Quem é mais afetado pela obrigatoriedade de votar no Brasil?
Trabalhos de cientistas políticos mostram que, em geral, quando o voto não é obrigatório, os mais pobres tendem a aparecer menos para votar. Conclui-se daí que a obrigatoriedade do voto aumenta principalmente a participação dos mais pobres nas eleições.
No Brasil, será que é assim mesmo?
O voto não é obrigatório para todos: quem tem entre 16 e 18 anos ou mais de 70 anos pode votar, mas não precisa. Poderíamos, então, comparar a taxa de abstenção das pessoas nessas faixas etárias com a taxa de abstenção das pessoas que são obrigadas a votar, e ver se a variação é maior dentro do grupo dos mais pobres ou dos mais ricos.
O problema, porém, é que o grupo de pessoas com mais de 70 anos vai ser diferente, em muitos aspectos, do grupo de pessoas com 45 anos. Assim, as diferenças nas taxas de comparecimento dessas populações poderiam se dever a uma série de fatores — e não apenas à obrigatoriedade do voto.
Note, porém, que o grupo de pessoas que nasceu no dia 6 de outubro de 1942 (ou logo antes) é, em média, muito parecido com o grupo de pessoas que nasceu no dia 8 de outubro de 1942 (ou logo depois). Não há porque esperar diferenças significativas por conta de 2 dias a mais de vida.
Contudo, quem nasceu dia 6 de outubro de 1942 não precisava votar na eleição de 2012; quem nasceu no dia 8 de outubro de 1942 precisava. Informalmente, poderíamos então comparar as taxas de abstenção nessa eleição de pessoas nesses dois grupos com diferentes graus de renda, escolaridade, etc.
Essa é a ideia por trás de trabalho recente de Gabriel Cepaluni e Daniel Hidalgo. Usando técnicas estatísticas apropriadas, eles comparam de maneira formal as taxas de abstenção de pessoas que tinham o dever de comparecer às urnas com outras que não precisariam votar. Isso nos permite entender como a obrigatoriedade afeta a participação de diferentes grupos nas eleições.
Como seria de se esperar, a taxa de abstenção é maior dentre aqueles que não precisam votar. Mas a pergunta interessante é sobre qual grupo esse efeito é mais forte: para quem a obrigatoriedade do voto faz mais diferença?
Cepaluni e Hidalgo mostram que a obrigatoriedade tem um efeito significativamente maior sobre as pessoas com mais escolaridade e mais renda — ao contrário do que normalmente concluem outros estudos pelo mundo.
O resultado parece surpreendente à primeira vista, mas faz sentido quando pensamos nas punições para quem não vota: multa de uns 3 reais, mais a proibição de participar de concursos públicos, tirar passaporte, estudar em universidades públicas, tomar empréstimos de bancos estatais, etc.

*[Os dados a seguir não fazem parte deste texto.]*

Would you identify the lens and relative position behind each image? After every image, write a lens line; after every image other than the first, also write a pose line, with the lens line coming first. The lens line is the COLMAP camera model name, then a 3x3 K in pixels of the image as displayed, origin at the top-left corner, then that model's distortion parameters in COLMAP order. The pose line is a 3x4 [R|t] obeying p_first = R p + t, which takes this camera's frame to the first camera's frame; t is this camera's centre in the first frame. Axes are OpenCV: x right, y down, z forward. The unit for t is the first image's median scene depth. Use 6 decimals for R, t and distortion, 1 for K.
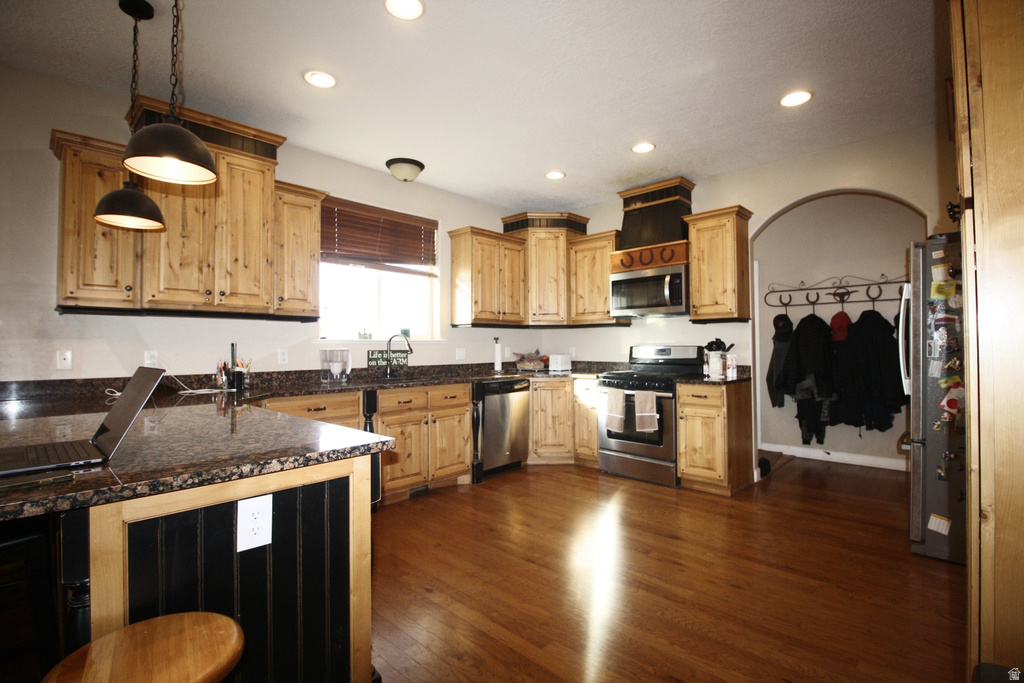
lens RADIAL K [[476.9, 0, 512.0], [0, 476.9, 341.5], [0, 0, 1]] dist [0.002040, -0.010004]
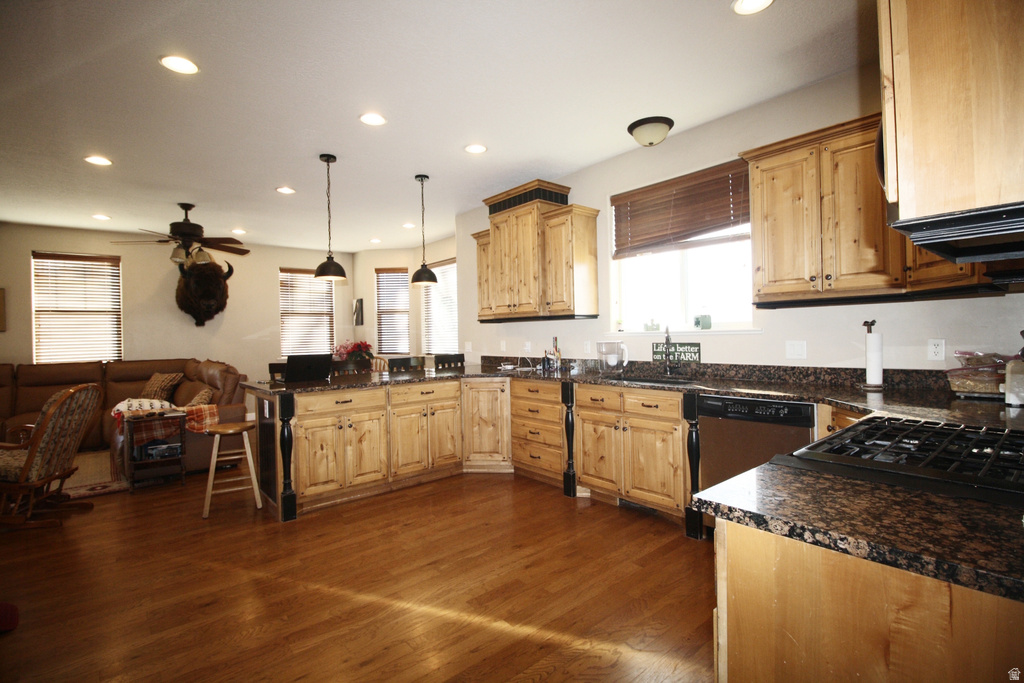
lens RADIAL K [[476.9, 0, 512.0], [0, 476.9, 341.5], [0, 0, 1]] dist [0.002040, -0.010004]
pose [[-0.104093, 0.023489, -0.994290, 0.689939], [0.034217, 0.999214, 0.020023, -0.012826], [0.993979, -0.031938, -0.104815, 0.876736]]
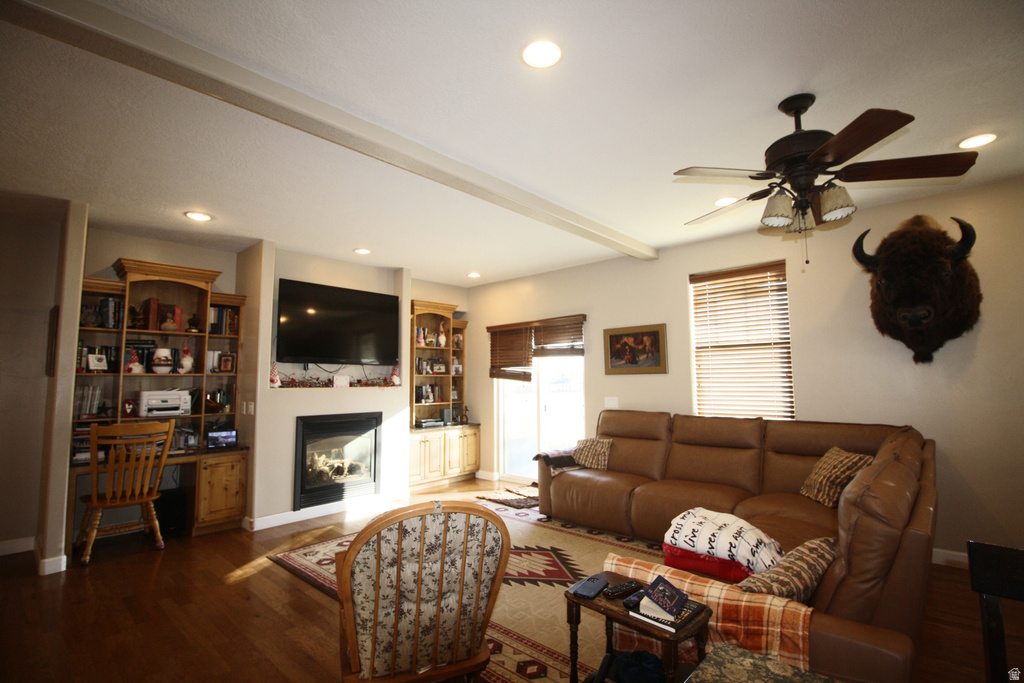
lens RADIAL K [[476.9, 0, 512.0], [0, 476.9, 341.5], [0, 0, 1]] dist [0.002040, -0.010004]
pose [[-0.999710, 0.011517, -0.021169, -0.176163], [0.013438, 0.995578, -0.092975, -0.042146], [0.020005, -0.093232, -0.995443, 0.408221]]
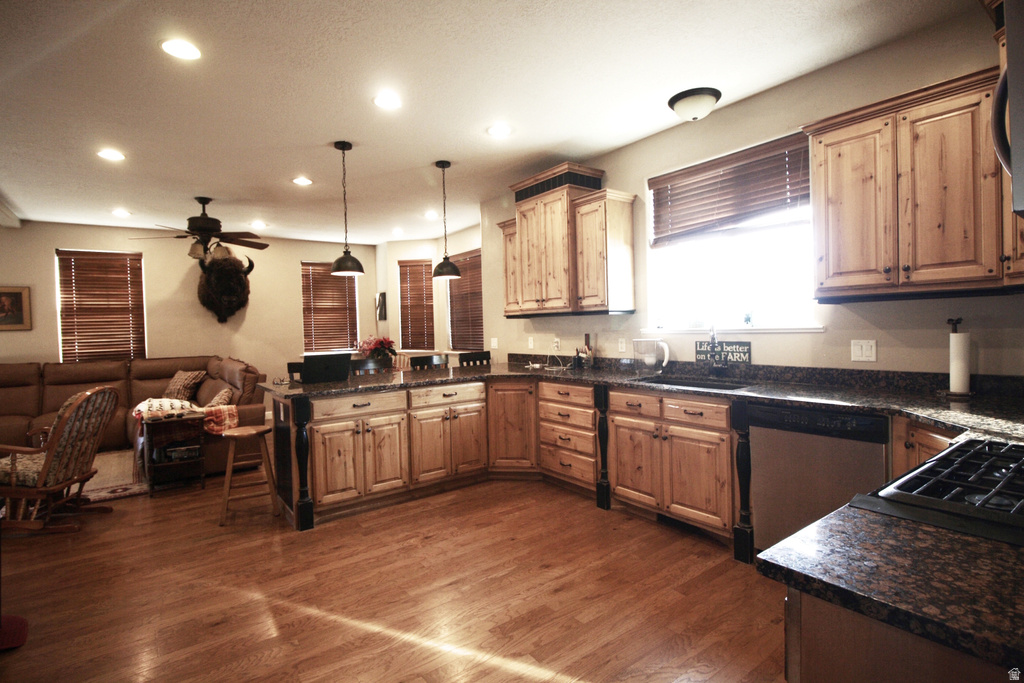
lens RADIAL K [[494.2, 0, 512.0], [0, 494.2, 341.5], [0, 0, 1]] dist [0.001365, -0.012165]
pose [[-0.166869, 0.041710, -0.985096, 0.645866], [0.040620, 0.998547, 0.035399, -0.026220], [0.985142, -0.034108, -0.168321, 0.879409]]
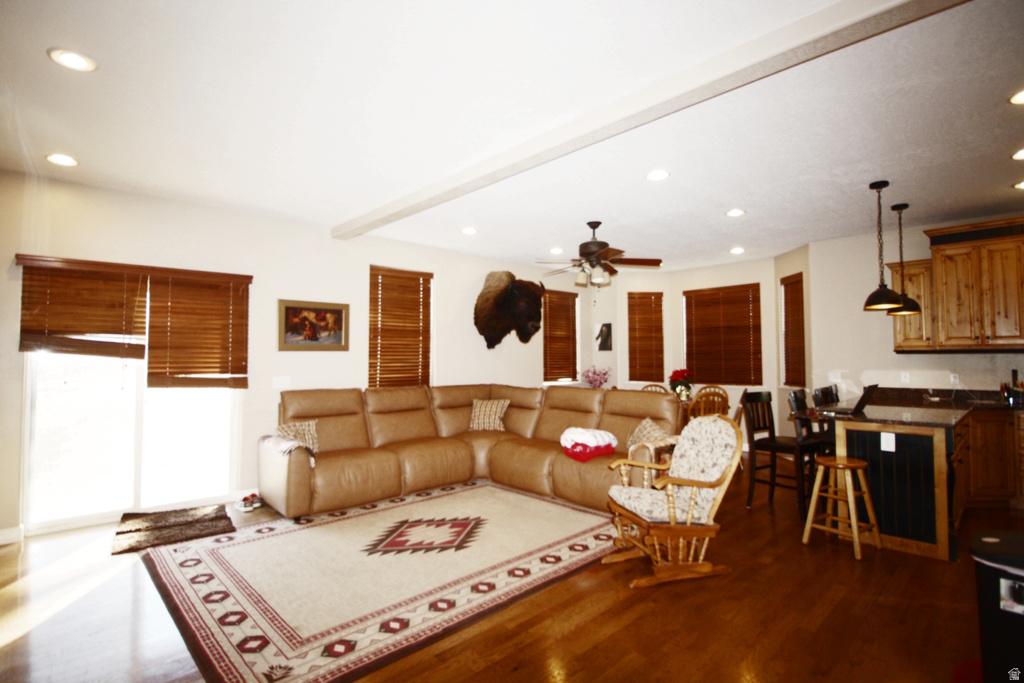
lens RADIAL K [[494.2, 0, 512.0], [0, 494.2, 341.5], [0, 0, 1]] dist [0.001365, -0.012165]
pose [[-0.038887, -0.028102, -0.998848, 0.761934], [0.014785, 0.999479, -0.028695, -0.050559], [0.999134, -0.015884, -0.038451, -0.338834]]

Para os mais pobres, a punição relevante é só a multa. Quem não quer votar, pode ficar em situação irregular por um bom tempo e pagar as multas acumuladas depois de algumas eleições.
Para quem tem mais renda e mais escolaridade, o valor da multa é praticamente irrelevante, mas as outras punições não são. Quem não se importa com a eleição pode mesmo assim preferir votar, pois sabe que logo poderá precisar estar em situação regular com a justiça eleitoral.
Esse trabalho ilustra bem um ramo da pesquisa em ciências sociais (especialmente economia e ciência política) que vem crescendo muito.
É relativamente fácil ver nos dados a associação entre duas coisas (como a taxa de homicídios e o consumo de vinho), mas é difícil identificar uma relação de causalidade. Em ciências sociais, não podemos realizar experimentos (por exemplo, não podemos sortear um grupo de pessoas e mexer na lei para que o voto seja facultativo para elas).
Pesquisadores buscam então encontrar maneiras de encontrar “experimentos” propiciados por leis, por fenômenos naturais, etc. No caso, dada a hipótese (bastante razoável) de que as pessoas nascidas logo antes e logo depois das eleições são muito parecidas, é como se a lei sorteasse dentro de um grupo aqueles que precisam votar.
Com frequência, o resultado é diferente do que a gente espera. E assim, vamos aprendendo a questionar o que achamos que sabemos.
Referência:
– O artigo citado no post é “Compulsory Voting Can Increase Political Inequality: Evidence from Brazil” de Gabriel Cepaluni e F. Daniel Hidalgo, Political Analysis (2016) 24:273–280.